J’étais au fond d’une salle de conférence, observant une réunion d’adieux qui se déroulait à l’avant de la pièce. Une entreprise disait au revoir à l’un des membres de son équipe. Lorsque la responsable invita les personnes présentes à partager quelques mots bienveillants au sujet de la personne qui partait, personne — à part la seule collègue avec qui elle travaillait directement — n’eut vraiment quelque chose à dire à son sujet. Quelques-uns se levèrent et tentèrent maladroitement de formuler un au revoir.
« Elle semblait toujours très gentille. »
« Même si nous n’avons jamais parlé, son travail paraissait très soigné. »
En quittant la salle, toute cette scène m’a profondément attristée. Elle avait travaillé avec ces personnes pendant des années, et pourtant une seule personne l’avait connue réellement. Il était peu probable que l’équipe ressente son absence d’une manière unique et irremplaçable.
D’une certaine façon, cela m’a effrayée. J’ai pensé à mes propres relations avec les personnes avec qui je travaille et je me suis demandé : est-ce que ce serait pareil pour moi ? Ou bien se souviendra-t-on de moi, non pas simplement comme quelqu’un qui était là, mais comme Amy — qui je suis, ce que je pense, et l’impact émotionnel que j’ai eu sur ces personnes ? De nombreux aspects de ma vie professionnelle impliquent beaucoup de relations humaines — l’enseignement, le conseil, l’organisation, la planification et la pratique. Je me suis demandé si je fournissais réellement un effort conscient pour améliorer la vie des autres. De quelle façon se souviendra-t-on de moi ?
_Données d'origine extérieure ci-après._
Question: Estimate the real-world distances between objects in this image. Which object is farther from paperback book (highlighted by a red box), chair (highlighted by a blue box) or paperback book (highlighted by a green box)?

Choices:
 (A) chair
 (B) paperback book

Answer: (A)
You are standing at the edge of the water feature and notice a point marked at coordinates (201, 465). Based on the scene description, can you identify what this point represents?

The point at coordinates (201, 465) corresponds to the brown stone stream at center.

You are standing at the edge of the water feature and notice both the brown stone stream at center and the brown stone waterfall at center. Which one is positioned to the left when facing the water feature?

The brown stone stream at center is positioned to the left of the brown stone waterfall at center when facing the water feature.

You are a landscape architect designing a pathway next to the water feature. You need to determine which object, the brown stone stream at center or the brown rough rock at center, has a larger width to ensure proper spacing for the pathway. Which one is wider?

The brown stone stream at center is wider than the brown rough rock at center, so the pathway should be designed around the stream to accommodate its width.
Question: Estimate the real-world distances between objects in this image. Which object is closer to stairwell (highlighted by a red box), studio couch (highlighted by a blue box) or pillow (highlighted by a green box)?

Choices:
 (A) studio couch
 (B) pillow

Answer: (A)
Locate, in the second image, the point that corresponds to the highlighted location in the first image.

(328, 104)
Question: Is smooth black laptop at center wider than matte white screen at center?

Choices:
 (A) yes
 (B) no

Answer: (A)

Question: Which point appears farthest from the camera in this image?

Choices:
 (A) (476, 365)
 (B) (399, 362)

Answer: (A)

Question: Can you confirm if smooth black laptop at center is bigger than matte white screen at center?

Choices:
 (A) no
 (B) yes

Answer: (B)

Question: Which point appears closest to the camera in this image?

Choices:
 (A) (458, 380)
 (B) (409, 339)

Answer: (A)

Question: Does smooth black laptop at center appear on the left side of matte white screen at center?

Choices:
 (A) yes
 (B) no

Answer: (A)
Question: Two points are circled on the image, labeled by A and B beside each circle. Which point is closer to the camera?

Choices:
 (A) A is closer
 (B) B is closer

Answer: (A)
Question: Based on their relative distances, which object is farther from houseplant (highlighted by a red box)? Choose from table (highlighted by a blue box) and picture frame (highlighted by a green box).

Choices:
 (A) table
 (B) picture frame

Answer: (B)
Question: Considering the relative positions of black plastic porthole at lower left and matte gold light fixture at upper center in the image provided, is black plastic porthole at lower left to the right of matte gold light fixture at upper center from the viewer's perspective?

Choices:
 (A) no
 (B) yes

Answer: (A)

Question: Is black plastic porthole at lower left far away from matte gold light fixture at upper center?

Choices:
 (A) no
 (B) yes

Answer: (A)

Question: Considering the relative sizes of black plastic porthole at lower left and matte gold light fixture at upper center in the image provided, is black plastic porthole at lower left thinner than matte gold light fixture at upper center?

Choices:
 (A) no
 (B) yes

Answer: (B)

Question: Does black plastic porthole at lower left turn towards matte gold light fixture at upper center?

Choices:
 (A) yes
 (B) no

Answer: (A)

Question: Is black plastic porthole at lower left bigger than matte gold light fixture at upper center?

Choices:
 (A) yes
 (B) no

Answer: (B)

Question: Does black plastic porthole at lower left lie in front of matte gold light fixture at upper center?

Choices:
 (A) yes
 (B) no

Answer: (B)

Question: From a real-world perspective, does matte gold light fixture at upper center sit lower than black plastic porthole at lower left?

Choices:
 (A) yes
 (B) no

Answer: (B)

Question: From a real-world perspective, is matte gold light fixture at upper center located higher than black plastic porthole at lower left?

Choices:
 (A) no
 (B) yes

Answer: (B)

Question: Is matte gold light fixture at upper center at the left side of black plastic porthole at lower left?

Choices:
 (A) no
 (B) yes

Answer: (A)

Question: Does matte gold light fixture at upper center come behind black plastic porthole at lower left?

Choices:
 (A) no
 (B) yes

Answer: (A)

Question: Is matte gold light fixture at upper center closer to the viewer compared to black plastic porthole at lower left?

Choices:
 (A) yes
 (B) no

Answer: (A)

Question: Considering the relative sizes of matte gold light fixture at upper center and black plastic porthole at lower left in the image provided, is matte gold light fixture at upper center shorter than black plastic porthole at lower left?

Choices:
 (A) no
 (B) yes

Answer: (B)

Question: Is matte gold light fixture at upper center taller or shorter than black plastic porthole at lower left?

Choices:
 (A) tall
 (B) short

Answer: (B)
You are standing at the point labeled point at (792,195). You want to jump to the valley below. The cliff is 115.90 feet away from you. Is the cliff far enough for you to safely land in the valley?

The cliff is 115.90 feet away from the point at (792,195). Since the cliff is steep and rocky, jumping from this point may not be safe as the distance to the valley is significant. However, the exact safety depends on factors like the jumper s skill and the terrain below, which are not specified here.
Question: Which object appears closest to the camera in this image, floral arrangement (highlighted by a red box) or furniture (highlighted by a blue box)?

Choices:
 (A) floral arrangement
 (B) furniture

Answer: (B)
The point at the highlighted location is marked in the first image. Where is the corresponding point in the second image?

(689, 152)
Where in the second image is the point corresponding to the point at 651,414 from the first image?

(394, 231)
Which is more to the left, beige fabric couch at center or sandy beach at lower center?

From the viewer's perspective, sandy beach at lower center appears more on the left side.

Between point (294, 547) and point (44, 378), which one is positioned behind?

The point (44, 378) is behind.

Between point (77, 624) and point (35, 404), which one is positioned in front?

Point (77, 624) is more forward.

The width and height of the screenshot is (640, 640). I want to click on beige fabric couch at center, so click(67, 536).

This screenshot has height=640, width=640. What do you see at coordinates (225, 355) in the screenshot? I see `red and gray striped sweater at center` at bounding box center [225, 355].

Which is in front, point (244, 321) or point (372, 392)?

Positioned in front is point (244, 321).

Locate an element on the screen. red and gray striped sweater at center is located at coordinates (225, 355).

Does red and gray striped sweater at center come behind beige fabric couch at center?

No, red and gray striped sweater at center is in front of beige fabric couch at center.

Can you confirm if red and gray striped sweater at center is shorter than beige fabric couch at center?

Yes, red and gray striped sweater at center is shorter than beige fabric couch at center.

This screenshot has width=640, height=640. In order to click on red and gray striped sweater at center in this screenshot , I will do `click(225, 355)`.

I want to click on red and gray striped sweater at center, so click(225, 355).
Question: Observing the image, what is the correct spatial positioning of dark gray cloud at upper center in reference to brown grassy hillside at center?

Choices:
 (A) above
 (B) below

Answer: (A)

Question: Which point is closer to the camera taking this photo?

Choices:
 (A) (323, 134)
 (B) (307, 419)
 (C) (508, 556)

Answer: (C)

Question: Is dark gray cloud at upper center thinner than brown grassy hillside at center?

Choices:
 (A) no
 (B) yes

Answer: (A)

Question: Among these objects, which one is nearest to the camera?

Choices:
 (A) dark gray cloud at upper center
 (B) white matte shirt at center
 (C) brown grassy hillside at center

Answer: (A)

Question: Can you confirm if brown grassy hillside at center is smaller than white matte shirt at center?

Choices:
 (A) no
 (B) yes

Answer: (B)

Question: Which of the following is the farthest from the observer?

Cette petite crise m’a amenée à observer davantage mes collègues. Je me suis demandé lesquels je connaissais vraiment. Et j’ai commencé à remarquer quelque chose d’intéressant. Les personnes que je connaissais le mieux étaient celles qui cherchaient toujours à connaître les autres. Elles parlaient avec tout le monde lors des événements sociaux, s’appliquaient à saluer même le collègue « le moins important », et manifestaient de l’intérêt pour les projets des autres. En bref, ceux qui remarquaient les autres étaient eux-mêmes remarqués. Ceux qui se tournaient vers l’extérieur inspiraient naturellement les autres à faire de même à leur égard. Les personnes les plus influentes l’étaient parce qu’elles se souciaient des autres, et en retour, les autres se souciaient d’elles.
Avoir un impact et créer une communauté se résumait, me semblait-il, à l’amour. Aimer suffisamment l’humanité pour s’investir dans chaque personne. Valoriser les relations et les cultiver.
Comme le dit Paul en Romains 14.7, aucun de nous ne doit vivre (ni mourir) pour lui-même. Et Jésus a déclaré que le plus grand amour consiste à donner sa vie — et à renoncer à sa propre importance, à son individualité ou à son indépendance — pour les autres (Jean 15.13). À notre époque, où tant de personnes souffrent d’isolement et de solitude, créer des liens et aimer ceux qui nous entourent est un devoir essentiel pour le chrétien. C’est un objectif qui, je pense, ferait plaisir à Jésus.